+++ Excerpted passage

Supervisory control and data acquisition (SCADA) networks contain computers and applications that perform key functions in providing essential services and commodities in America, as well as in other countries. These devices are a part of the nation’s critical infrastructure and should be protected from the growing and evolving list of security threats that exist today. SCADA devices are useful in that they collect and analyze data and control equipment from remote locations. However, they also present a security risk. Currently, there are 61 commercially operating nuclear power plants in the US and 99 nuclear reactors in 30 states (EIA, 2016). Increased number of nuclear power plants and reactors dramatically increases the risks associated with the facilities, more so if the network is unsecured properly and in the event of a cyberattack.
These sometimes legacy systems were not built with security in mind, don’t always have access controls, are not usually established with account groups, and can be extremely susceptible to massive disruptions. So what is known about SCADA environments? Here are four myths that we know are not true.
- It’s hard to secure a SCADA environment. While most SCADA devices are typically old and not as intuitive as some of the latest software available on the market, it isn’t impossible and not nearly as difficult as initially perceived. Most SCADA systems do not have a common platform, so ensuring the security of one platform is often developed through problem-solving on that particular device rather than simply downloading a “one-size-fits-all” solution or patch.
- SCADA devices are not online therefore they are not vulnerable. Users of SCADA devices assume that the environment is secure when it is not connected to the internet. This securing method is often called “air gapping”. While an employee might not be able to utilize the SCADA system to access their social media accounts or check email, some systems are connected to the internet for alerting purposes, and this combined with the false sense that air gapping is eliminating risks creates a false sense of security. Also, even if a device isn’t connected to the internet, usually there is no monitoring of the device so there is a chance that physical tampering of the local equipment by employees or anyone who has access could occur. Provided the opportunity, anyone with ill intentions that has the motivation to gain access to a system supported by a SCADA device could attempt to hack an employee. If enough motivation, incentivization and willingness to be compromised exists, then this situation lends itself to vulnerabilities, as your organization is only as strong as your weakest link.
- SCADA environments are not a target. Wrong, SCADA environments are a target. A nation state malicious actor could be an example of an entity that would want to gain access to a SCADA environment. Gaining access to many SCADA devices enables control over critical infrastructures, such as power plants, electric providers, water treatment, gas supply, oil, etc. Confiscating controls of a U.S. nuclear power plant could lead to devastating destruction, loss of life and long-term negative effects on American citizens.

++++++

__Task brief__.
Please continue the SCADA security text above, picking up right after its final sentence.

+++ Extracted information

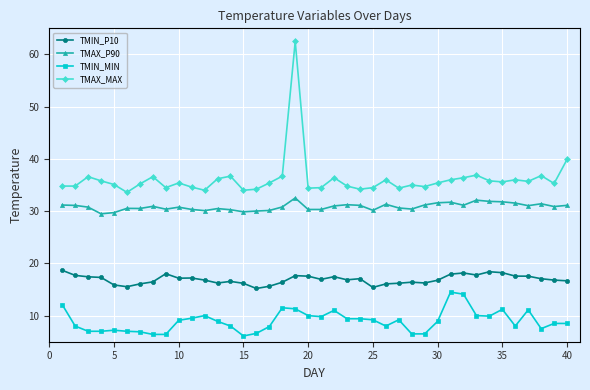

What is the minimum value shown in the chart?

6.1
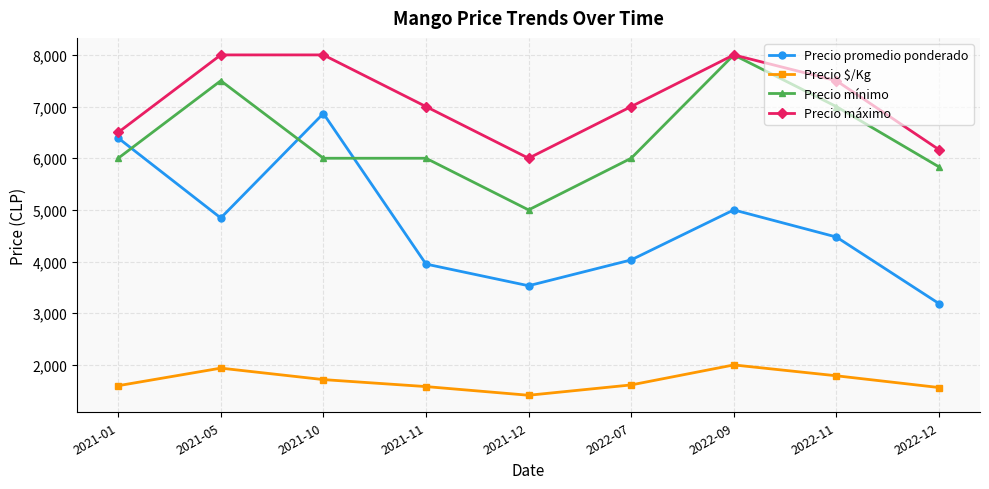

Where is the first local maximum for Precio promedio ponderado?

2021-10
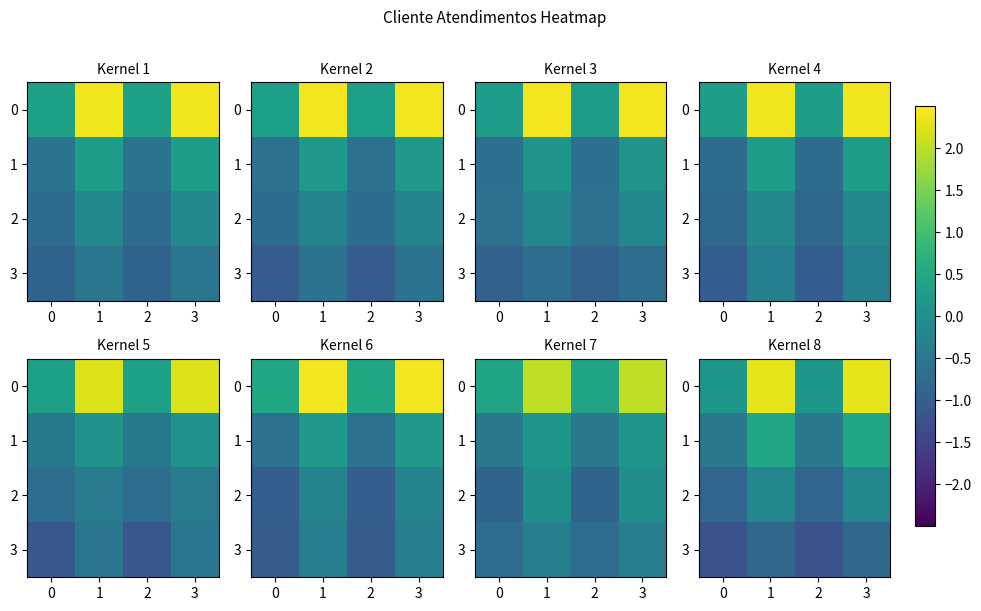

Rank the series at 0 from highest to lowest value.

0, 1, 2, 3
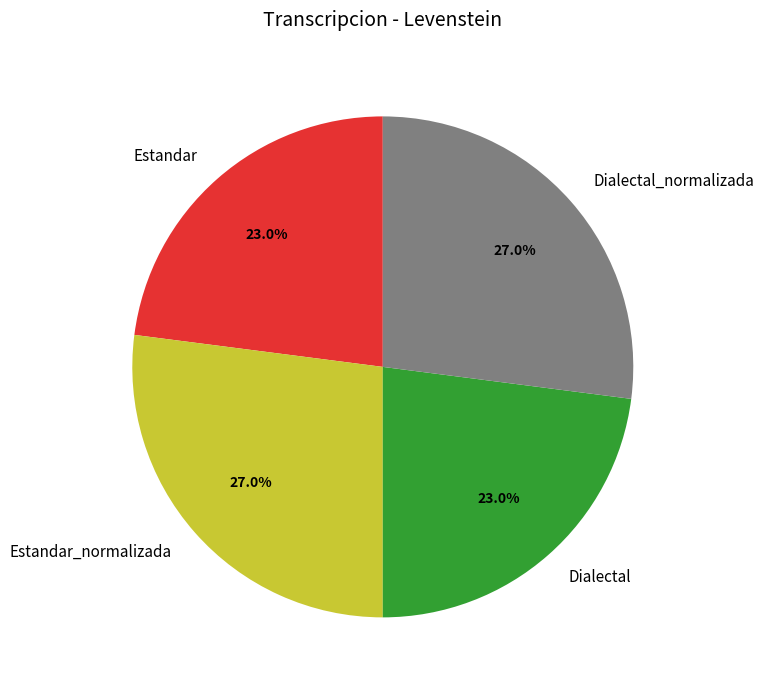

Is there any slice that represents more than half of the pie?

No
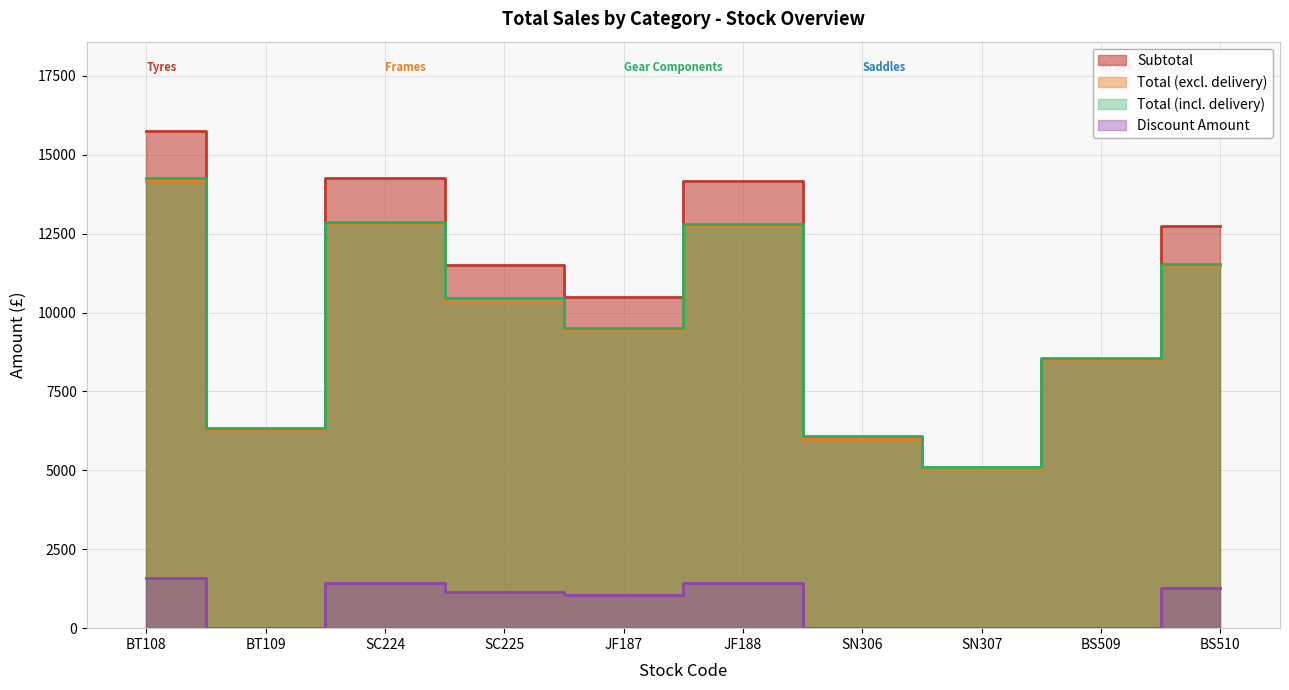

Does the chart have visible grid lines?

Yes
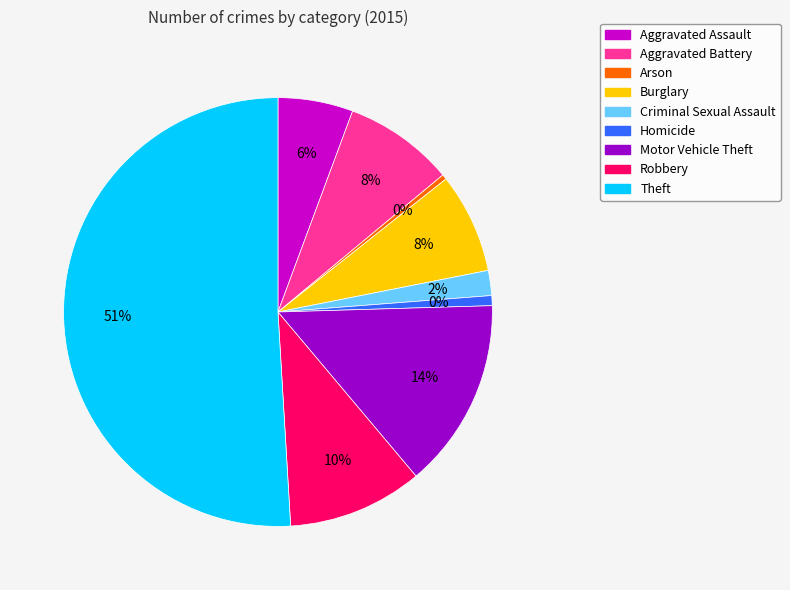

What percentage is the Aggravated Battery slice, to the nearest percent?

8%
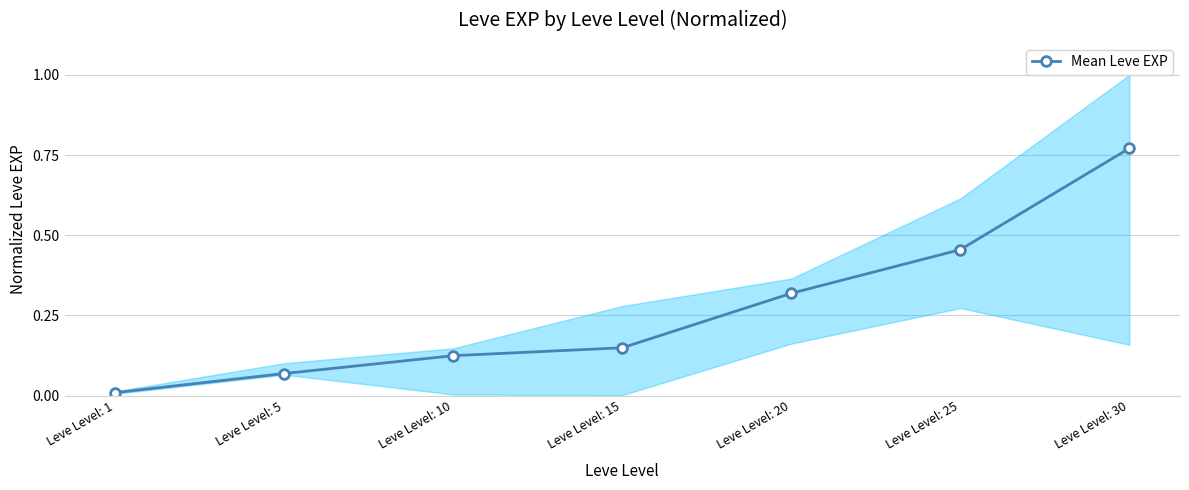

True or false: the data shows 0.0 at Leve Level: 1.

False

++++++

__Reply__.
- SCADA devices do not have valuable information. Yes, they do. Nation states can calculate critical infrastructure usage, and when in control can also disrupt service. Data could be utilized for malicious actions and exploitation if that is the agenda of the perpetrator. Regardless of the output of the critical infrastructure, the services affect millions of consumers. Manipulation of these services may cause service disruption, outages, damage, or even death.
In conclusion, SCADA systems are increasing in complexity, due to the integration of varying elements, in many cases produced by different manufacturers. It’s necessary to address the security level of each device as well as the overall environment and anyone that is given access. Security must become a larger focus of the project in the industrial system. Additionally, the Department of Homeland Security, the Federal Bureau of Investigation (FBI), and National Counterterrorism Center have declared cyberattacks as the most likely form of terrorism against the United States in the coming years (Wisniewski, 2011). This should make us think about the real importance of security for critical systems of our infrastructure, including SCADAs.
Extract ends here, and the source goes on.